WASHINGTON (CN) - President Donald Trump's nominee to serve on the 11th Circuit promised on Wednesday she would faithfully follow precedent, rebuffing concerns Democrats raised about her opinions on substantive due process.
"I think if you look at my record, you can see from the analysis of my cases, that I am a textualist and originalist and absolutely, at the end of the day, I am bound by U.S. Supreme Court precedent," Judge Elizabeth Branch told the Senate Judiciary Committee at her nomination hearing Wednesday.
Branch has served on the Georgia Court of Appeals since 2012, and Sen.
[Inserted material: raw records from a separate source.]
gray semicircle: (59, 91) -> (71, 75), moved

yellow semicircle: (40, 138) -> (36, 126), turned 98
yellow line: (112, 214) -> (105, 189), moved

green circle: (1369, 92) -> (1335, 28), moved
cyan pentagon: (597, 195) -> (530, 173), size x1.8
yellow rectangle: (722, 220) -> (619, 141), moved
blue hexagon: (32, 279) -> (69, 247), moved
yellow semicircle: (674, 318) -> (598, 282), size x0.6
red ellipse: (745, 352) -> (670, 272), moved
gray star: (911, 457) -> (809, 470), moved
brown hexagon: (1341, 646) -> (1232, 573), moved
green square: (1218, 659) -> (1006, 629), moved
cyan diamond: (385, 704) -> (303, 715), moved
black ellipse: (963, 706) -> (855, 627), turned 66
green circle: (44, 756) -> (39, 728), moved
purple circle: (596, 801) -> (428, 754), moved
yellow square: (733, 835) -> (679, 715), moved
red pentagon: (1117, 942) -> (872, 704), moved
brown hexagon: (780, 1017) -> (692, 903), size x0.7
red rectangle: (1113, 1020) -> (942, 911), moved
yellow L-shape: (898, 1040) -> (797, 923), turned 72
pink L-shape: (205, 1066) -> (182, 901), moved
Chuck Grassley, the Iowa Republican who chairs the Judiciary Committee, said she participated in roughly 1,500 cases during her time on the bench.
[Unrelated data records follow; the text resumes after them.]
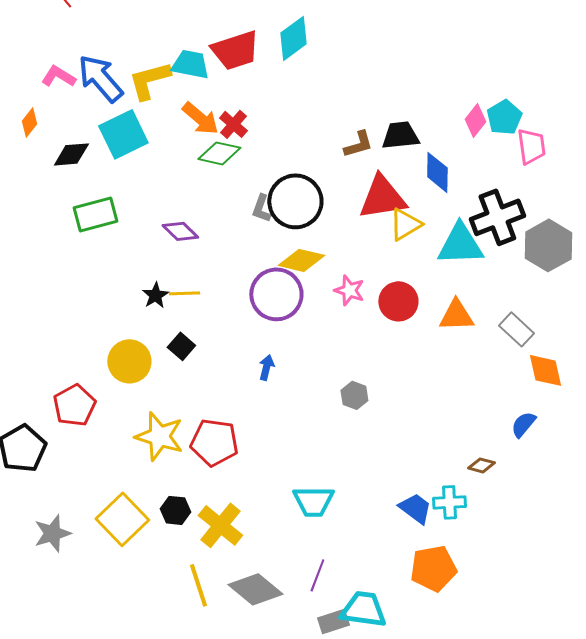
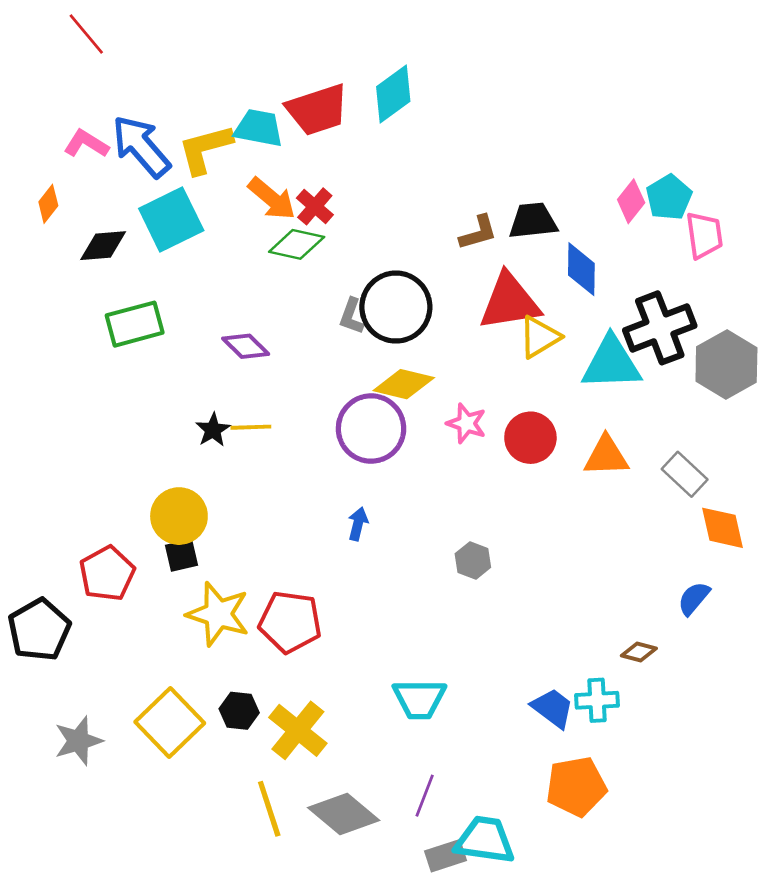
black square: (181, 346) -> (182, 555), moved, turned 36

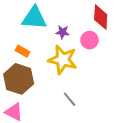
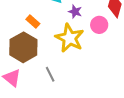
gray line: (70, 99) -> (50, 74), moved

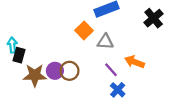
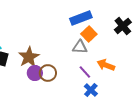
orange square: (84, 30) -> (89, 34), moved
brown star: (35, 75) -> (29, 57), moved, turned -30

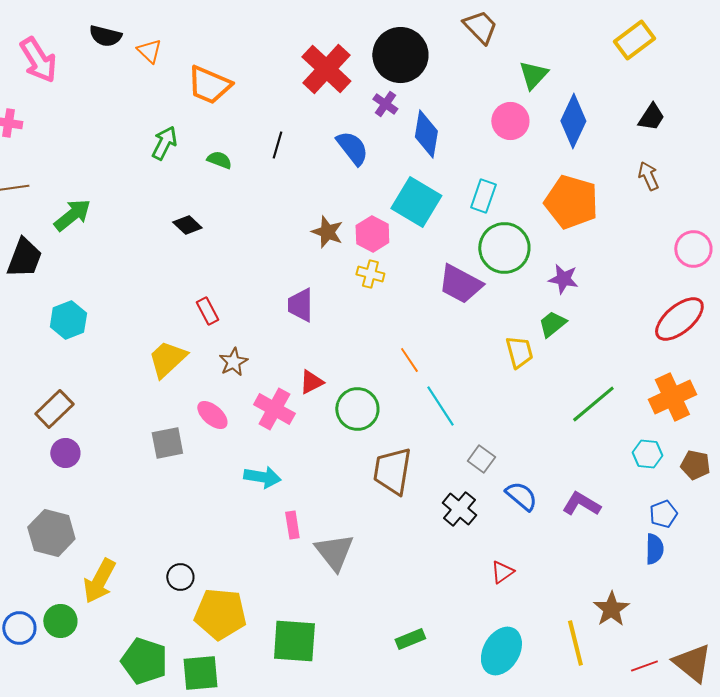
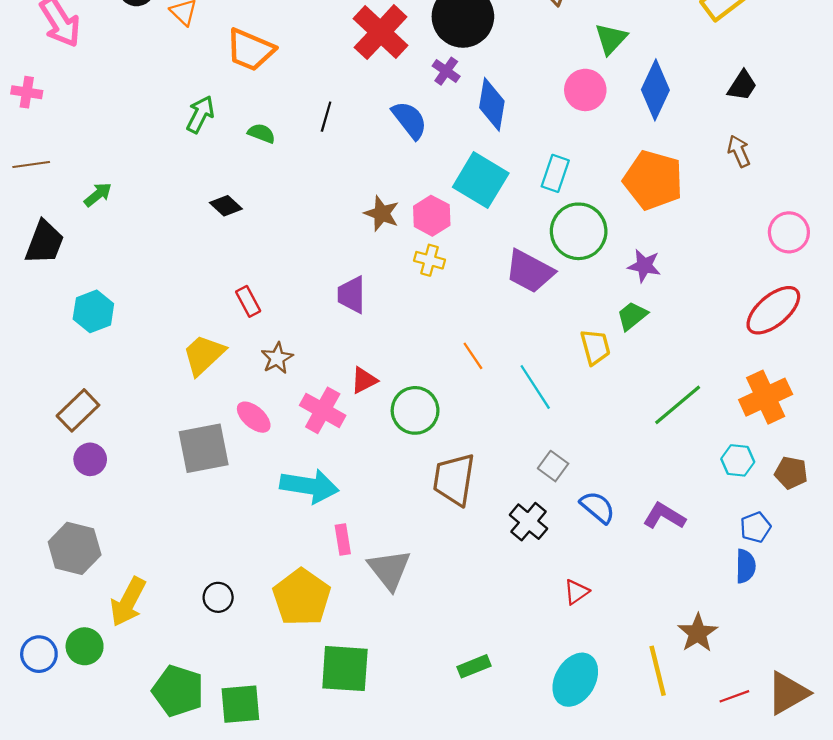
green arrow: (72, 215) -> (98, 195), size x0.7
cyan line: (440, 406) -> (535, 387), moved
gray square: (167, 443) -> (204, 448), size x1.4
cyan arrow: (262, 477) -> (309, 486), size x1.4
yellow pentagon: (220, 614) -> (302, 597), moved, turned 30
brown triangle: (692, 663) -> (788, 693), turned 51

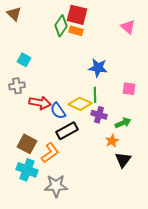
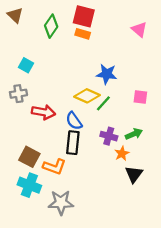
green diamond: (61, 26) -> (51, 26), moved
green line: (95, 95) -> (103, 103), turned 42
yellow diamond: (80, 104) -> (87, 96), moved
blue semicircle: (58, 111) -> (74, 121), moved
purple cross: (99, 115) -> (109, 136), moved
black rectangle: (67, 131) -> (73, 143), turned -55
orange L-shape: (50, 153) -> (54, 167), turned 55

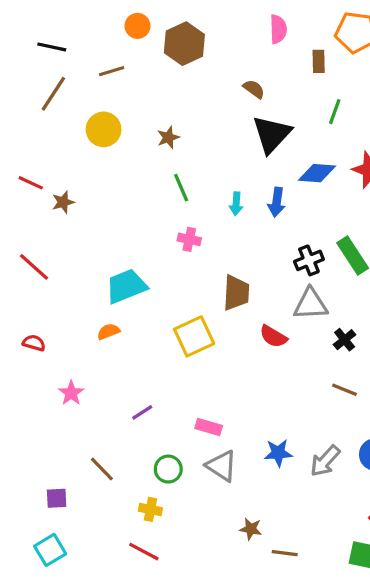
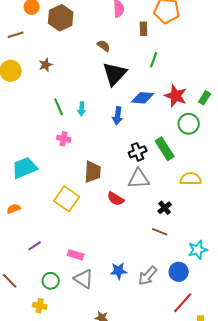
brown star: (168, 137) -> (46, 65), moved
cyan arrow: (236, 204) -> (82, 109), moved
orange semicircle: (108, 332) -> (14, 209), moved
yellow square: (194, 336) -> (67, 199), turned -30
black cross: (345, 340) -> (165, 208), moved

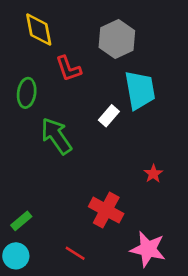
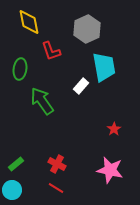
red cross: (106, 210) -> (57, 164), moved, size x0.7
pink star: (148, 249) -> (110, 170), moved

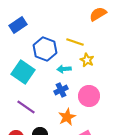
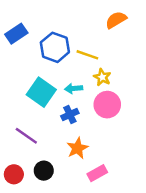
blue hexagon: (45, 49) -> (55, 47), moved
cyan square: (23, 72) -> (41, 92), moved
pink circle: (89, 96) -> (107, 105), moved

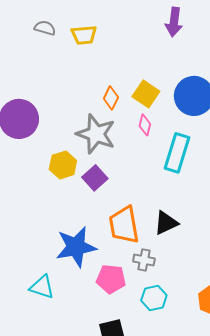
But most of the questioning Branch faced from senators on Wednesday was not about her judicial record, but instead focused on a speech she gave earlier this year on the 14th Amendment.
The speech was part of Law Day for the Gainesville-Northeastern Bar Association in Georgia and in it Branch said she continues to "struggle with the application and predictability" of court rulings on the substantive due process principle gleaned in part from the 14th Amendment.
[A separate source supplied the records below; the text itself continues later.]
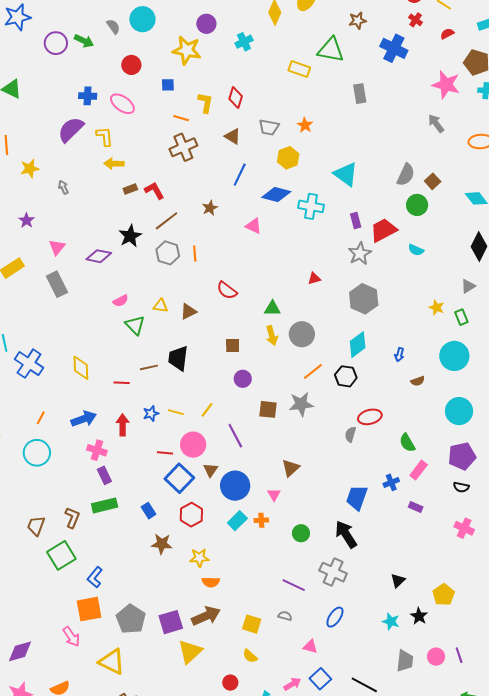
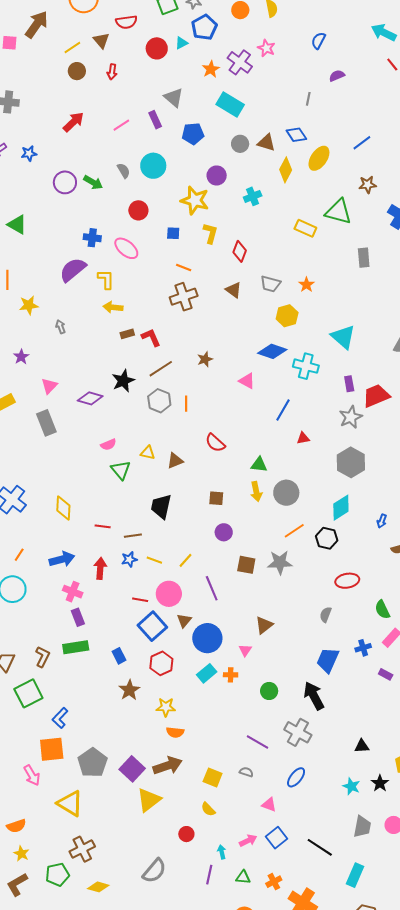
blue star: (18, 17) -> (29, 153), size x0.6
yellow L-shape: (205, 103) -> (210, 233), moved
blue line: (240, 175) -> (283, 410), moved
brown line: (149, 367) -> (133, 536), moved
gray semicircle: (350, 434) -> (326, 615), moved
brown star: (162, 544) -> (129, 690), turned 30
black triangle: (398, 581) -> (362, 746), turned 35
purple square: (171, 622) -> (132, 769), turned -35

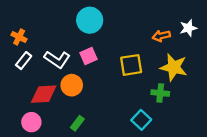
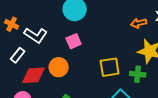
white L-shape: (57, 59) -> (36, 35), moved
white rectangle: (24, 61) -> (18, 55), moved
yellow square: (131, 65) -> (110, 67), moved

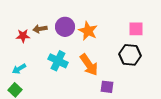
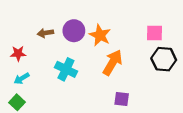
red star: (23, 36) -> (18, 53), moved
black hexagon: (130, 55) -> (164, 59), moved
orange arrow: (89, 65) -> (113, 63), moved, turned -115

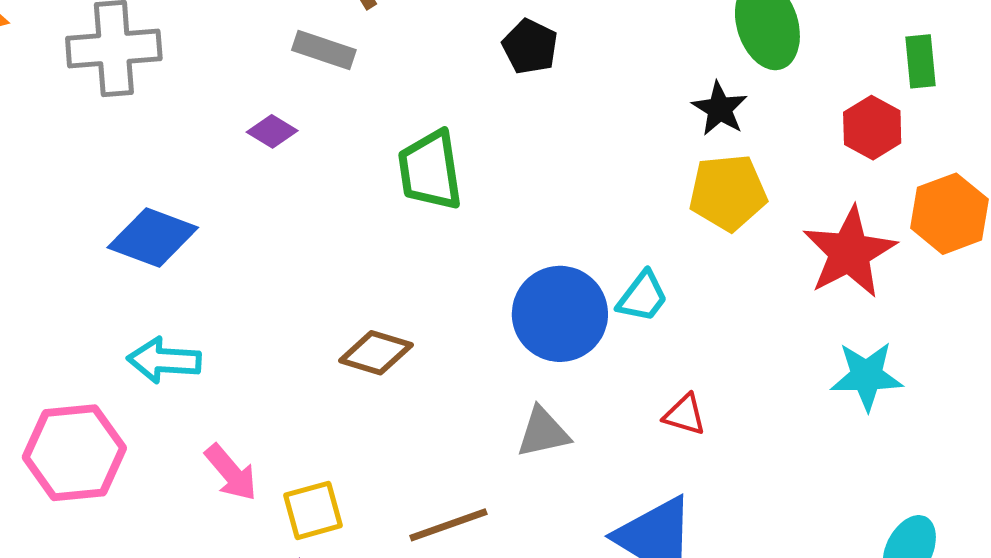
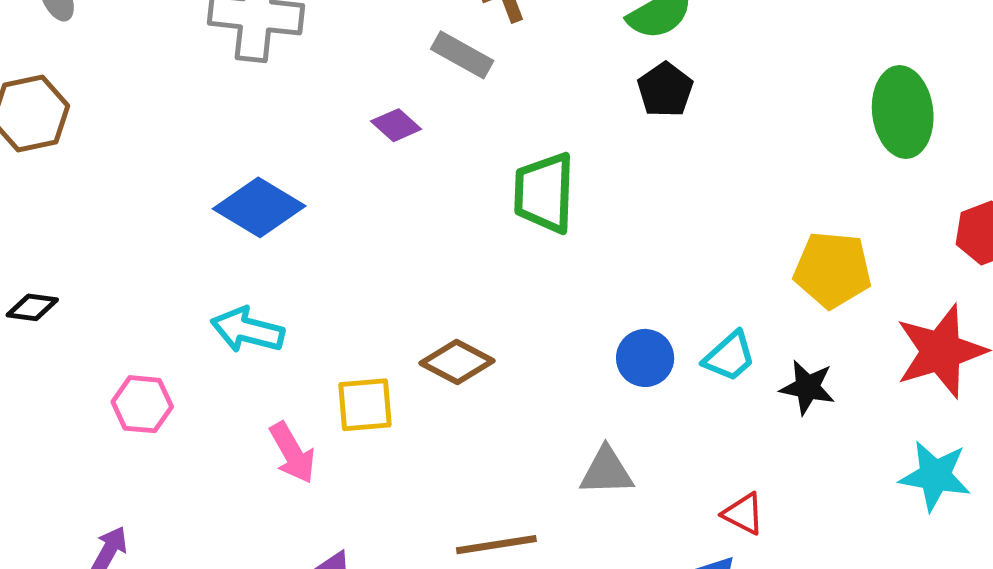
black star: (720, 109) -> (807, 387), moved, turned -30
blue circle: (560, 314) -> (645, 358), size x0.6
red triangle: (685, 415) -> (743, 514), moved
pink hexagon: (74, 453) -> (142, 404), size x0.6
yellow square: (313, 510) -> (365, 405), moved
Unlike procedural due process, substantive due process is not explicitly named in the Constitution, but comes from the due process clauses in the 14th and 5th Amendments. Courts have used substantive due process to protect fundamental rights that do not involve legal procedures and the principle has been applied in such landmark cases as Roe v. Wade and Griswold v. Connecticut.
Branch said the subject of the speech was chosen by the American Bar Association for Law Day activities and that part of her point was that it can be hard to predict how courts will rule each time a substantive due process case comes up. She insisted that she would follow the applicable precedent if confirmed to a seat on the federal appeals court.
"That's the only issue I was raising, is that it's hard to predict, as new cases come along, what the Supreme Court may do," Branch said Wednesday. "But that doesn't really matter, whether or not I can predict what a future case will be, I am bound by the Supreme Court precedent in this area."
Democrats pressed Branch on the limits of her apparent questions about the substantive due process principle, but the judge followed the lead of other nominees in declining to comment on hypothetical cases that might come before her if confirmed.
Sen. Dick Durbin, D-Ill., was unhappy with her unwillingness to answer his question about how her comments would apply to Griswold.
"Judge, you just expressed you personal opinion when it came to originalism, now I'm asking you to apply the decision to a case which has been the law of the land for 60 years and you're telling me you can't apply it to the case?" Durbin asked.
Unlike most nomination hearings during the Trump administration, the circuit court nominee received fewer questions than the federal district court nominees who testified later at the hearing.
Some of the most pointed questioning was directed at Matthew Kacsmaryk, who currently works as deputy general counsel at the First Liberty Institute, a legal group dedicated to religious freedom cases.